Accident vasculaire cérébral: le Congo parmi les pays les plus touchés

 Accident vasculaire cérébral: le Congo parmi les pays les plus touchés

Black man having a heart attack

L’Organisation mondiale de la santé (OMS) définit l’accident vasculaire cérébral (AVC) comme étant le développement rapide de signes cliniques localisés ou globaux de dysfonctionnement cérébral avec des symptômes durant plus de vingt-quatre heures pouvant entraîner la mort, sans autre cause apparente qu’une origine vasculaire. La gravité de cette maladie et sa distribution dans le monde justifient pleinement qu’une journée, celle du 29 octobre, lui ait été consacrée afin de sensibiliser l’opinion publique sur ses chiffres ravageurs et sur les moyens de s’en prémunir.

En termes de chiffres, l’AVC touche chaque année environ quinze millions de personnes dans le monde ; dont cinq millions sont vouées à la mort et cinq autres millions à développer une incapacité permanente, selon l’OMS.

Le Congo-Brazzaville figure parmi les pays les plus touchés au monde par cette maladie. En effet, l’AVC constitue la première cause de mortalité au Centre hospitalier et universitaire de Brazzaville, qui de ce fait s’est vu doter en 2014 d’une unité de soins intensifs neuro-vasculaires pour assurer une meilleure prise en charge des personnes foudroyées par l’AVC. Cette maladie se voit souvent être littéralement un foudroiement de par son mode de survenue par rupture d’un vaisseau sanguin au niveau du cerveau, ce qui représente le mode de survenue majoritaire des AVC à côté d’une survenue par occlusion du vaisseau sanguin, plus rare.  

Hypertension artérielle, retard diagnostique et retard de prise en charge par manque de ressources, le mode d’alimentation, la consommation abusive d’alcool sondes éléments qui font le caractère fatal de cette maladie.

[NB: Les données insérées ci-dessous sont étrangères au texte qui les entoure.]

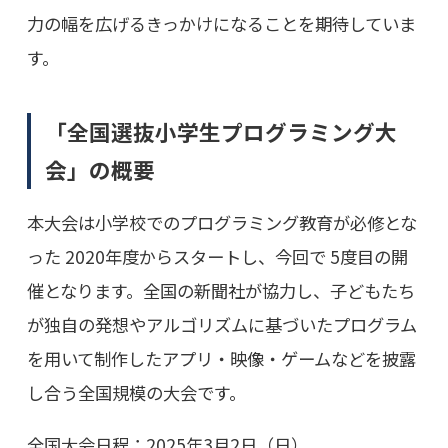
力の幅を広げるきっかけになることを期待していま
す。
「全国選抜小学生プログラミング大
会」の概要
本大会は小学校でのプログラミング教育が必修とな
った 2020年度からスタートし、今回で 5度目の開
催となります。全国の新聞社が協力し、子どもたち
が独自の発想やアルゴリズムに基づいたプログラム
を用いて制作したアプリ・映像・ゲームなどを披露
し合う全国規模の大会です。
全国大会日程：2025年3月2日（日）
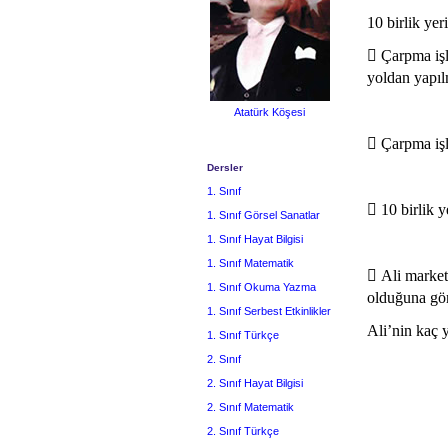
10 birlik yer
 Çarpma işl
yoldan yapıl
Atatürk Köşesi
 Çarpma işl
Dersler
1. Sınıf
 10 birlik y
1. Sınıf Görsel Sanatlar
1. Sınıf Hayat Bilgisi
1. Sınıf Matematik
 Ali market
1. Sınıf Okuma Yazma
olduğuna gör
1. Sınıf Serbest Etkinlikler
Ali’nin kaç 
1. Sınıf Türkçe
2. Sınıf
2. Sınıf Hayat Bilgisi
2. Sınıf Matematik
2. Sınıf Türkçe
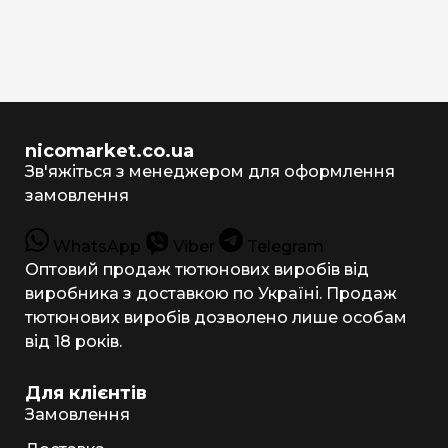
nicomarket.co.ua
Зв'яжіться з менеджером для оформлення
замовлення
WhatsApp
Viber
Telegram
Оптовий продаж тютюнових виробів від
виробника з доставкою по Україні. Продаж
тютюнових виробів дозволено лише особам
від 18 років.
Для клієнтів
Замовлення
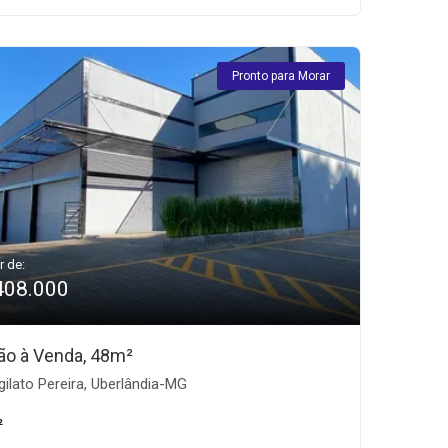
Pronto para Morar
r de:
408.000
ão à Venda, 48m²
gilato Pereira, Uberlândia-MG
²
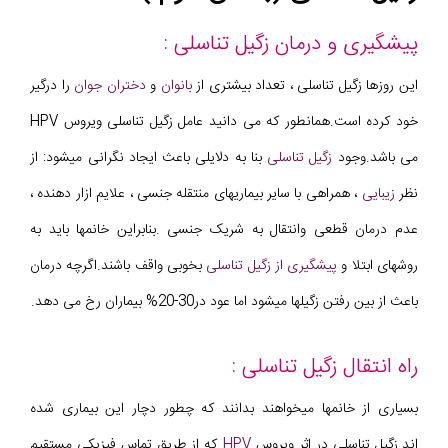
پیشگیری و درمان زگیل تناسلی :
این روزها زگیل تناسلی ، تعداد بیشتری از
بانوان
و
دختران جوان
را درگیر
خود کرده است.همانطور که می دانید عامل زگیل تناسلی ویروس HPV
می باشد.وجود
زگیل تناسلی
بنا به دلایلی باعث ایجاد نگرانی میشود: از
نظر
زیبایی
، همراهی با سایر بیماریهای منتقله جنسی ، علایم ازار دهنده ،
عدم درمان قطعی وانتقال به شریک جنسی .بنابراین خانمها باید به
روشهای ابتلا و
پیشگیری از زگیل تناسلی
بخوبی واقف باشند.اگرچه درمان
باعث از بین رفتن زگیلها میشود اما عود در30-20% بیماران رخ می دهد.
راه انتقال زگیل تناسلی :
بسیاری از خانمها میخواهند بدانند که چطور دچار این بیماری شده
اند.زگیل تناسلی در اثر ویروس
HPV
که از طریق تماس فیزیکی مستقیم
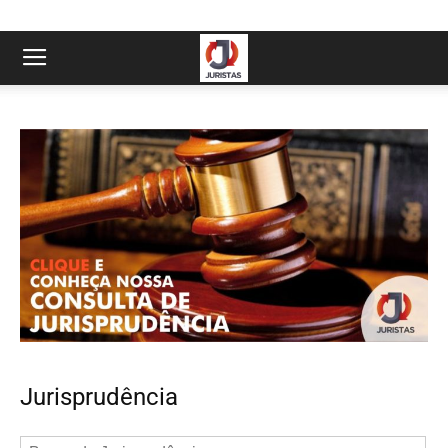
Jurisprudência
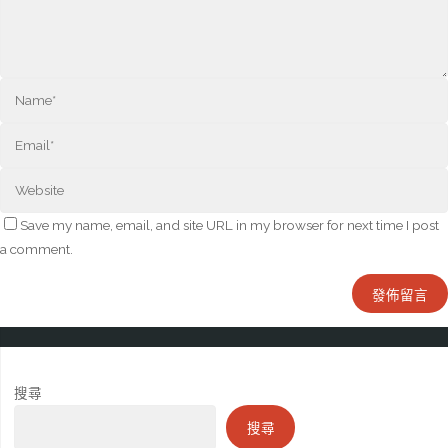
Save my name, email, and site URL in my browser for next time I post
a comment.
搜尋
搜尋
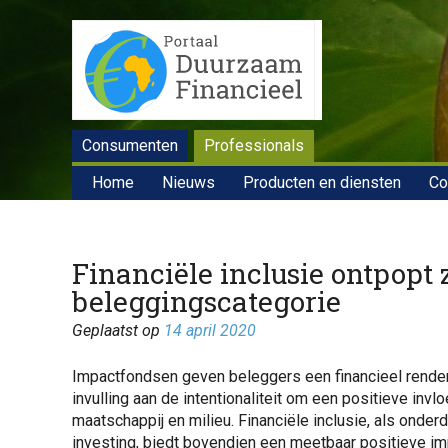
Consumenten
Professionals
Home
Nieuws
Producten en diensten
Co
Financiële inclusie ontpopt
beleggingscategorie
Geplaatst op
14 april 2020
Impactfondsen geven beleggers een financieel rende
invulling aan de intentionaliteit om een positieve inv
maatschappij en milieu. Financiële inclusie, als onder
investing, biedt bovendien een meetbaar positieve im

Au Congo-Brazzaville où la majeure partie de la population entretient des habitudes alimentaires délétères et où les débits de boisson pullulent et proposent des offres promotionnelles telles que le pack de trois bouteilles de bière vendu à 1000 FCFA, et où la majeure partie de la population ne bénéficie pas d’un suivi médical régulier par manque de ressources financières, les chiffres morbides ont tôt fait de suivre.

La survenue d’un AVC s‘inscrit pourtant tel un drame dans l’histoire de la personne malade et de son entourage immédiat. En effet, d’après une étude publiée dans le Journal africain des sciences neurologiques en 2017 par le Pr Ossou-Nguiet, enseignant chercheur à l’Université Marien-Ngouabi et chef du service de Neurologie au CHU de Brazzaville, la dépression est un facteur constant qui intervient dans la suite d’un AVC. Selon cette même étude, quel que soit le contexte de survenue de l’événement circulatoire et le profil des personnes touchées, plus l’autonomie de l’individu est affectée plus la dépression est présente et conséquente, affectant même l’adhésion du malade aux soins.

En effet, avec les risques de récidives après la survenue d’un premier AVC mais aussi l’invalidité physique, les troubles cognitifs et troubles de langage souvent observés dans les suites de l’AVC, cette maladie avec ou sans comorbidités, même vaincue, laisse toujours une ombre ténébreuse auprès des personnes qui l’ont subie. L’occasion alors de rappeler, en cette journée mondiale de l’AVC, la nécessité de la prévention, de la rapidité de se faire prendre en charge si jamais elle survient inopinément et, au personnel soignant d’accompagner le suivi médicamenteux et la kinésithérapie, de thérapies psychologiques adjuvantes pour redonner de l’espoir aux personnes qui en sortent, diminués.